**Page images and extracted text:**

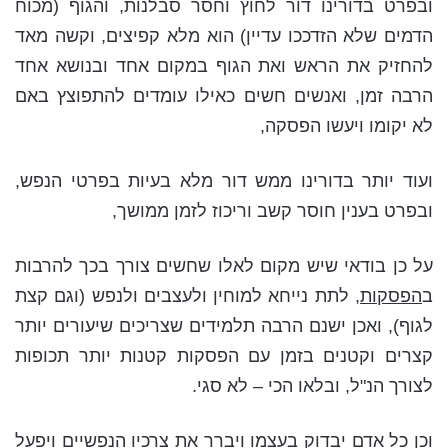
ובפרט בדורינו דור לחוץ וחסר סבלנות, והגוף (מכוח
הדמים שלא הזדככו עדיין) הוא מלא קפיצים, וקשה מאד
להחזיק את הראש ואת הגוף במקום אחד ובנושא אחד
הרבה זמן, ואנשים חשים כאילו עומדים להתפוצץ באם
לא יקומו ויעשו הפסקה,
ועוד יותר בדורינו ממש דור מלא בעיות בפרטי הנפש,
ובפרט בענין חוסר קשב וריכוז לזמן ממושך,
על כן בודאי שיש מקום לאלו שחשים צורך בכך להרבות
ב
הפסקות
, לתת נייחא למוחין ולעצבים ולנפש (וגם קצת
לגוף), ואכן ישנם הרבה תלמידים שצריכים שיעורים יותר
קצרים וקטנים בזמן עם הפסקות קטנות יותר תכופות
לצורך הנ"ל, ובלאו הכי – לא סגי.
וכן כל אדם יבדוק בעצמו ויברר את צרכיו הנפשיים ויפעל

**Assignment:**
Check each line above for the string "ובפרט" and copy those that have it.

**Answer box:**
ובפרט בדורינו דור לחוץ וחסר סבלנות, והגוף (מכוח
ובפרט בענין חוסר קשב וריכוז לזמן ממושך,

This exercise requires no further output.